In dit artikel wordt uitgelegd wat collineaire krachten zijn. Ook vind je diverse voorbeelden van collineaire krachten, en leer je ook hoe je twee of meer collineaire krachten optelt.
Wat zijn heuvelkrachten?
Collineaire krachten zijn krachten die dezelfde actielijn hebben. Met andere woorden: twee of meer krachten zijn collineair als hun richting precies hetzelfde is.
Het belangrijkste voordeel van de collineariteit van twee krachten is dat ze heel gemakkelijk kunnen worden opgeteld. Hieronder zullen we zien hoe twee of meer collineaire krachten optellen.
Daarom kunnen twee collineaire krachten per definitie nooit gelijktijdig optreden, aangezien het twee verschillende soorten krachten zijn.
Voorbeelden van collineaire krachten
Om de betekenis van collineaire krachten beter te begrijpen, volgen hier twee voorbeelden uit het dagelijks leven van dit soort krachten.
Wanneer twee groepen mensen bijvoorbeeld touwtrekken spelen, zijn de krachten die door de twee groepen worden uitgeoefend collineair. In dit geval hebben de twee collineaire krachten dezelfde richting, maar hun richting is tegengesteld.
Zoals je kunt zien in de grafiek van de krachten die op het touw worden uitgeoefend, is de kracht die wordt uitgeoefend door de groep aan de linkerkant groter dan de kracht die wordt uitgeoefend door de persoon aan de rechterkant, dus zal het touw naar links bewegen.
Een ander voorbeeld uit het dagelijks leven van een collineair krachtsysteem is wanneer we een kracht uitoefenen op een lichaam of muur en deze niet kunnen verplaatsen.
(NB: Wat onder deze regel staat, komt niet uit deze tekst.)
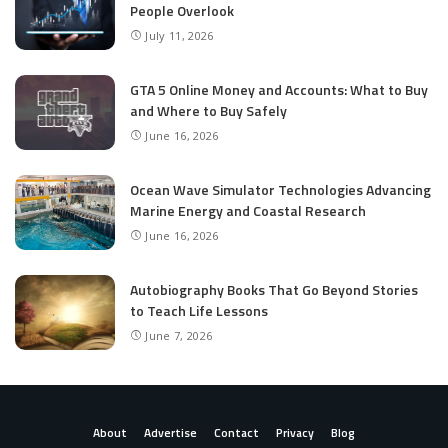
People Overlook
July 11, 2026
GTA 5 Online Money and Accounts: What to Buy
and Where to Buy Safely
June 16, 2026
Ocean Wave Simulator Technologies Advancing
Marine Energy and Coastal Research
June 16, 2026
Autobiography Books That Go Beyond Stories
to Teach Life Lessons
June 7, 2026
About
Advertise
Contact
Privacy
Blog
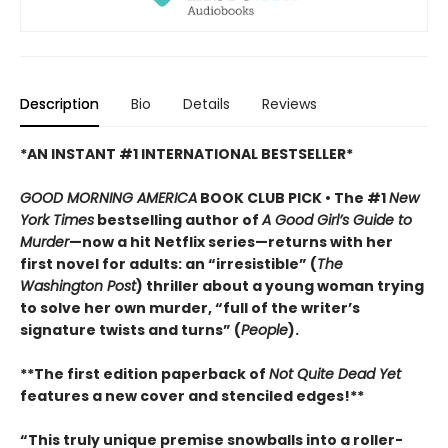
Description
Bio
Details
Reviews
*AN INSTANT #1 INTERNATIONAL BESTSELLER*
GOOD MORNING AMERICA
BOOK CLUB PICK • The #1
New
York Times
bestselling author of
A Good Girl’s Guide to
Murder
—now a hit Netflix series—returns with her
first novel for adults: an “irresistible” (
The
Washington Post
) thriller about a young woman trying
to solve her own murder, “full of the writer’s
signature twists and turns” (
People
).
**The first edition paperback of
Not Quite Dead Yet
features a new cover and stenciled edges!**
“This truly unique premise snowballs into a roller-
De persoon die duwt, oefent een kracht uit tegen de muur, maar de muur oefent ook een reactiekracht uit op de persoon met dezelfde grootte en richting, maar in de tegenovergestelde richting. Daarom beweegt de persoon niet.
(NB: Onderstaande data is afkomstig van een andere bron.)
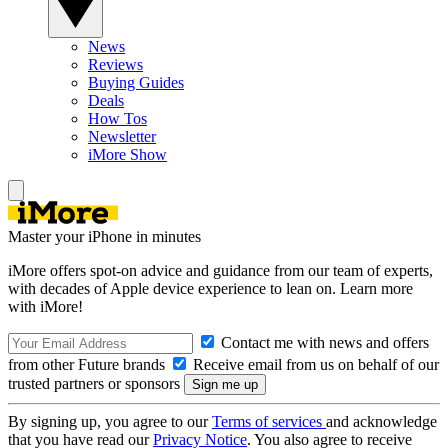
News
Reviews
Buying Guides
Deals
How Tos
Newsletter
iMore Show
Master your iPhone in minutes
iMore offers spot-on advice and guidance from our team of experts,
with decades of Apple device experience to lean on. Learn more
with iMore!
Contact me with news and offers
from other Future brands
Receive email from us on behalf of our
trusted partners or sponsors
By signing up, you agree to our
Terms of services
and acknowledge
that you have read our
Privacy Notice
. You also agree to receive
In de natuurkunde staat dit fenomeen bekend als de derde wet van Newton of het actie-reactieprincipe.
Som van de Hillar-krachten
De som van twee collineaire krachten is gelijk aan een resulterende kracht van dezelfde richting, van een grootte die gelijk is aan de som van de grootten van de krachten, en van dezelfde richting als de grootste kracht.
Dat wil zeggen, om twee collineaire krachten op te tellen, moet de algebraïsche som van hun moduli worden gemaakt, en de betekenis en richting van de resulterende kracht wordt bepaald door de kracht met de hoogste modulus.
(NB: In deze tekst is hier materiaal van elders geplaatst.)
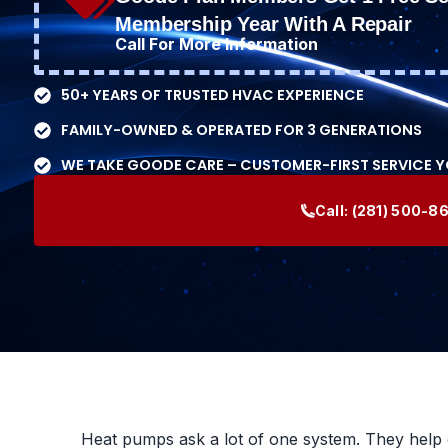
Membership Year With A Repair
Call For More Information
50+ YEARS OF TRUSTED HVAC EXPERIENCE
FAMILY-OWNED & OPERATED FOR 3 GENERATIONS
WE TAKE GOODE CARE – CUSTOMER-FIRST SERVICE 
Call:
(281) 500-8
Heat pumps ask a lot of one system. They help 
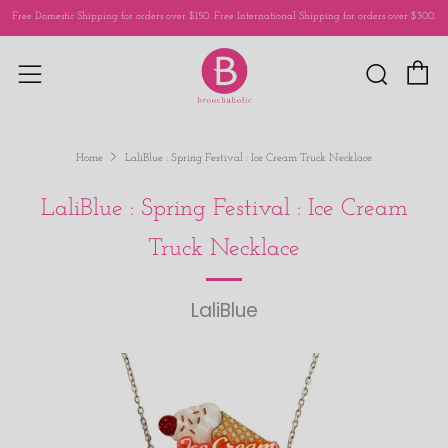
Free Domestic Shipping for orders over $150. Free International Shipping for orders over $300.
C
Sear
Menu
Home
LaliBlue : Spring Festival : Ice Cream Truck Necklace
LaliBlue : Spring Festival : Ice Cream
Truck Necklace
LaliBlue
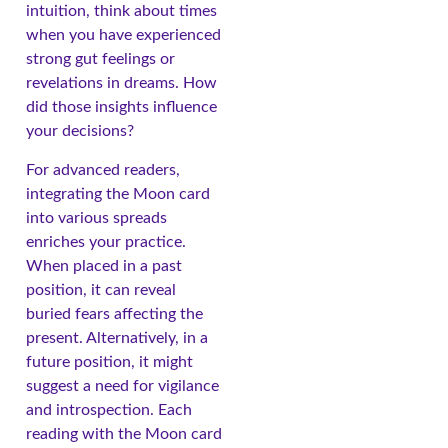
intuition, think about times
when you have experienced
strong gut feelings or
revelations in dreams. How
did those insights influence
your decisions?
For advanced readers,
integrating the Moon card
into various spreads
enriches your practice.
When placed in a past
position, it can reveal
buried fears affecting the
present. Alternatively, in a
future position, it might
suggest a need for vigilance
and introspection. Each
reading with the Moon card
Als daarom twee collineaire krachten in dezelfde richting worden opgeteld, zal de resulterende kracht een kracht in dezelfde richting zijn waarvan de waarde de som zal zijn van de moduli van de twee krachten.
Aan de andere kant, als we twee collineaire krachten met tegengestelde richtingen optellen, zal de resulterende kracht de richting van de grootste kracht hebben en zal de waarde ervan gelijk zijn aan de aftrekking van de modules van de twee krachten.